Survey Data

Reg No

12402605


Rating

Regional


Categories of Special Interest

Architectural, Historical, Social


Original Use

Farm house


In Use As

Museum/gallery


Date

1675 - 1680


Coordinates

240917, 144702


Date Recorded

08/11/2004


Date Updated

--/--/--


Description

Detached five-bay single-storey lobby entry thatched house with dormer attic, built 1676, on a rectangular plan centred on single-bay single-storey windbreak. Renovated, ----, to accommodate alternative use. Hipped thatch roof with chicken wire-covered exposed lattice stretchers to raised ridge having exposed scallops, red brick Running bond off-central dwarf chimney stack having corbelled stepped capping, and blind stretchers to chicken wire-covered eaves having blind scallops. Roughcast battered walls. Square-headed central door opening with concealed dressings framing replacement timber boarded half door. Square-headed window openings with cut-limestone sills, and concealed dressings framing replacement six-over-six timber sash windows behind wrought iron bars. Square-headed window openings (dormer attic) with concealed dressings framing timber casement windows behind wrought iron bars.

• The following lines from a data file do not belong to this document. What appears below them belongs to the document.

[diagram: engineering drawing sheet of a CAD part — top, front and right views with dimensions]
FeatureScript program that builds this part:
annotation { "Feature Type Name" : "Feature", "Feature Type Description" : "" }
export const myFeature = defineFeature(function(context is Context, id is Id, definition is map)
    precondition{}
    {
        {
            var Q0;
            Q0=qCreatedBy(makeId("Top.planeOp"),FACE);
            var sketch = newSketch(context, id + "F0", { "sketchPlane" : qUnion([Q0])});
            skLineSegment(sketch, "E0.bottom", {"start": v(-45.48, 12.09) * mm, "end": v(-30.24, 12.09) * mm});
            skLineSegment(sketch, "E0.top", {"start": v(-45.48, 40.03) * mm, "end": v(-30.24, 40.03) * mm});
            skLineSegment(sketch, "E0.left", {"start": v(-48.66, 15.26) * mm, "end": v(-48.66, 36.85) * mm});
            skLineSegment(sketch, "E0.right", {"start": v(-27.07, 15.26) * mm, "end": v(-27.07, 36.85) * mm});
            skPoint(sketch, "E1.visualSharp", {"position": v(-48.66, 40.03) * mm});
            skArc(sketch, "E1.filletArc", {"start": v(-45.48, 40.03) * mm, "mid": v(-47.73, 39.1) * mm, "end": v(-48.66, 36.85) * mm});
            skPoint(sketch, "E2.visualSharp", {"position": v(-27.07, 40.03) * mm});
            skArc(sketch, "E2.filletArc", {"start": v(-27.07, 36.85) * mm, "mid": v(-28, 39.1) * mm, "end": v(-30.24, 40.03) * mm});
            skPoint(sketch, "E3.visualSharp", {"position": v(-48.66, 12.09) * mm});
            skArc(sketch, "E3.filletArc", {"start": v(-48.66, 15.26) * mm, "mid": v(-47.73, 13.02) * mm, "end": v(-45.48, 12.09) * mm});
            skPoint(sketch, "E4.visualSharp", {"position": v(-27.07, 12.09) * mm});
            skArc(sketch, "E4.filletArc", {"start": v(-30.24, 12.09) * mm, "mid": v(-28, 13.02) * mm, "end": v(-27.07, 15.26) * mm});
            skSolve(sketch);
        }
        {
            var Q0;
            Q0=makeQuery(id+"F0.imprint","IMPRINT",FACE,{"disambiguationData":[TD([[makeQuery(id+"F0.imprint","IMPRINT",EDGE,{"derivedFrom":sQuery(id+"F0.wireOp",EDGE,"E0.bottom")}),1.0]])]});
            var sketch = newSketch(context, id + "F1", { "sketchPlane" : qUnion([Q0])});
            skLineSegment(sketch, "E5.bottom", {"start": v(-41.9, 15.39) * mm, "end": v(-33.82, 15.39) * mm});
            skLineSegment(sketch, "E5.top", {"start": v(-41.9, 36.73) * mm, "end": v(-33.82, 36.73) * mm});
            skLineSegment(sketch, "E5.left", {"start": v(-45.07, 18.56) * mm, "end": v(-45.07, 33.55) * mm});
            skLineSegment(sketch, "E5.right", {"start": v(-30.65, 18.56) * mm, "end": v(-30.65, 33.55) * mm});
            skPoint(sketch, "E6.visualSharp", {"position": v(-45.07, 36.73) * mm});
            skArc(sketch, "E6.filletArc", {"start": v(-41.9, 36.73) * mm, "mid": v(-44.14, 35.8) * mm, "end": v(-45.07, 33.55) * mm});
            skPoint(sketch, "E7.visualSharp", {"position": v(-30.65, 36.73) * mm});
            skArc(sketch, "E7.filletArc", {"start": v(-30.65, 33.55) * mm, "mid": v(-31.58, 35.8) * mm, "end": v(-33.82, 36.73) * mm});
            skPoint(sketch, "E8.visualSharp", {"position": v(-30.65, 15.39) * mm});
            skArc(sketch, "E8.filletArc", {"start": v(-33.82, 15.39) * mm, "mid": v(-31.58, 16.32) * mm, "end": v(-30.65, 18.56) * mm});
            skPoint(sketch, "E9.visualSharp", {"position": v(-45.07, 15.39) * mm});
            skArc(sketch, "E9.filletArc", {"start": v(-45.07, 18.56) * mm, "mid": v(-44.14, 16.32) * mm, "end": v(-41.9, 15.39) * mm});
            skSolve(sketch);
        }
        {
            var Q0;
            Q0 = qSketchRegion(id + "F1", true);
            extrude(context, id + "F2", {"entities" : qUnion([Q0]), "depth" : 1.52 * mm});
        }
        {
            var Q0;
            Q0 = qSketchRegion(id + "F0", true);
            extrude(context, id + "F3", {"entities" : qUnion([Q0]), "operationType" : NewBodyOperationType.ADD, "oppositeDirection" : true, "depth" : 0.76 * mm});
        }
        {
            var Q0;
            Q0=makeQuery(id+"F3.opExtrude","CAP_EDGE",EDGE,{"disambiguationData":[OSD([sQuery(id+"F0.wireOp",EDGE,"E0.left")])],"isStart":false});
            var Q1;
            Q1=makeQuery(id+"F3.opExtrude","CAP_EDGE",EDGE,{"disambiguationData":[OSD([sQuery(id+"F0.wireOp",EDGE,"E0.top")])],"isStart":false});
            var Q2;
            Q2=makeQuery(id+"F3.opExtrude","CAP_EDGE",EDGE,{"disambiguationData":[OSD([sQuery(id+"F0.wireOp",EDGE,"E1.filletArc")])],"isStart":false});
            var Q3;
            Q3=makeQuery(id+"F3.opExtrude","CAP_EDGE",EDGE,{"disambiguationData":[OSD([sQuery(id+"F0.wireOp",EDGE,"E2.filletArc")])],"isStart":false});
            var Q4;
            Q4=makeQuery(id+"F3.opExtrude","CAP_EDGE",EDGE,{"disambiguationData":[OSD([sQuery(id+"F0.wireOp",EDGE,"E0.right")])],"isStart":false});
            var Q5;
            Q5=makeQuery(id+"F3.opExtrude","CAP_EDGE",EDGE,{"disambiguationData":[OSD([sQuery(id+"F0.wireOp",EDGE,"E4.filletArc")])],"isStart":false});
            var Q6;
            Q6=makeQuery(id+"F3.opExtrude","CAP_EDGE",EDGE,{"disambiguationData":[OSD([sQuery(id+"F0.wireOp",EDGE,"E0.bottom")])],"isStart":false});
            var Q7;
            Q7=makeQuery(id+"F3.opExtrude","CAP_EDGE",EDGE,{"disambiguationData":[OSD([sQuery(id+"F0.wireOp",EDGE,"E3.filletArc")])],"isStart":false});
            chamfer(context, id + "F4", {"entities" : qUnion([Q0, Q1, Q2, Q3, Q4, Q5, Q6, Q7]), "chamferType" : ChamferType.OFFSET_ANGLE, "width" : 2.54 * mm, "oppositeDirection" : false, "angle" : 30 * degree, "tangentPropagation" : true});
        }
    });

Set in relandscaped grounds.

Appraisal

A farmhouse identified as an important component of the vernacular heritage of the environs of Callan by such attributes as the rectilinear lobby entry plan form centred on a characteristic windbreak; the construction in unrefined local fieldstone displaying a battered silhouette; the disproportionate bias of solid to void in the massing; and the high pitched roof showing a thatch finish. NOTE: Tenanted by Robert Rice (1725-87) and Margaret Rice (née Tierney) (1732-1812) and given as the birthplace of Edmund Ignatius Rice (1762-1844) who was the 'FOUNDER & FIRST SUPERIOR GENERAL OF THE INSTITUTE OF THE CHRISTIAN BROTHERS OF IRELAND' (cf. 12314061).